### DOCUMENT EXCERPT:
In this latest drive, the first 17 minutes or so is from one continuous segment. Then there’s another approximately 8-minute segment. I am going to write about three portions of the video below the embedded YouTube player, but you can watch the full video for all of the details and nuance. I provide a lot of commentary through the video in order to try to communicate and explain everything I thought about FSD’s approach to driving and how it’s different from mine or the same as mine. (Note: In the next video, we should again return to David Havasi driving, but we will again try to log every note verbally.)

So, the one thing that caused me to disengage after about 17 minutes is the following: I was in a left turn lane at a red light, as I should have been. It was actually one of three left turn lanes, and was the one furthest to the right. I had been sitting there for a while (because the light was red), and then the car started edging to the right a little bit and the steering wheel started turning rapidly as if it was going to leave the turn lane and get into the lane on the right of me that was going straight. I don’t know why it started doing this — maybe it was getting impatient and was thinking to go another way (we had been at the red light for about 30 seconds) — but it unnerved me and confused me, and since that was definitely not what I wanted the car to do, I disengaged. Then I started FSD again (there’s a brief cut in the video there), but after a moment, FSD started to do this again, so I disengaged and did not re-engage it until after I got to my destination and was ready to go to the next one. After thinking about it more, I still have no idea why it started doing that.

A little bit before that, there was an area of the highway where an I-75 overpass goes over the high-traffic road I was driving on. I’ve had sudden braking in that area in the past (not version 12), and I had a little bit of phantom braking right before that just from a sort of big sign over the road or shadow (13:09 in the video), so I decided to put my foot on the accelerator in that area just to make sure there wasn’t any significant phantom braking in a dangerous situation. That was the only other intervention in that 17-minute drive before I canceled FSD at the red light for the reason noted above.

A third unusual occurrence in this video came at 18:45. I was driving through a big shopping center parking lot and a car decided to pull up next to the curb facing the wrong way and blocking me, and putting on its emergency blinkers to show it wasn’t going anywhere. To make matters worse, there was a ballard in the middle of the road, between the two lanes going in opposite directions, so the car would have to go fully into the wrong lane in order to go around this car. Insane human behavior and very disruptive, and I almost decided to just disengage and handle it myself, but I left the car to try to solve the problem itself — and it did! It perfectly handled the situation and got us back on track. Super impressive. I guess this is the kind of situation where FSD currently shines.

### RECORDS SHOWN:
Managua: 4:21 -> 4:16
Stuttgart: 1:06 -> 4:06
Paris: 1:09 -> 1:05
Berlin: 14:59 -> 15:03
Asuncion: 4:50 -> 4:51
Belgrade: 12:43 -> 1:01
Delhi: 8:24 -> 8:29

### WHAT IS ASKED:
[a] Swap "overpass" for "bridge" in the FSD drive account, and write out the part that begins at the words "A little bit before" and stops after "reason noted above.".
[b] Transcribe every line of the clock-time records exactly as they appear.
The text and the records have nothing to do with each other.

### PER-TASK OUTPUTS:
[a]
A little bit before that, there was an area of the highway where an I-75 bridge goes over the high-traffic road I was driving on. I’ve had sudden braking in that area in the past (not version 12), and I had a little bit of phantom braking right before that just from a sort of big sign over the road or shadow (13:09 in the video), so I decided to put my foot on the accelerator in that area just to make sure there wasn’t any significant phantom braking in a dangerous situation. That was the only other intervention in that 17-minute drive before I canceled FSD at the red light for the reason noted above.

[b]
Managua: 4:21 -> 4:16
Stuttgart: 1:06 -> 4:06
Paris: 1:09 -> 1:05
Berlin: 14:59 -> 15:03
Asuncion: 4:50 -> 4:51
Belgrade: 12:43 -> 1:01
Delhi: 8:24 -> 8:29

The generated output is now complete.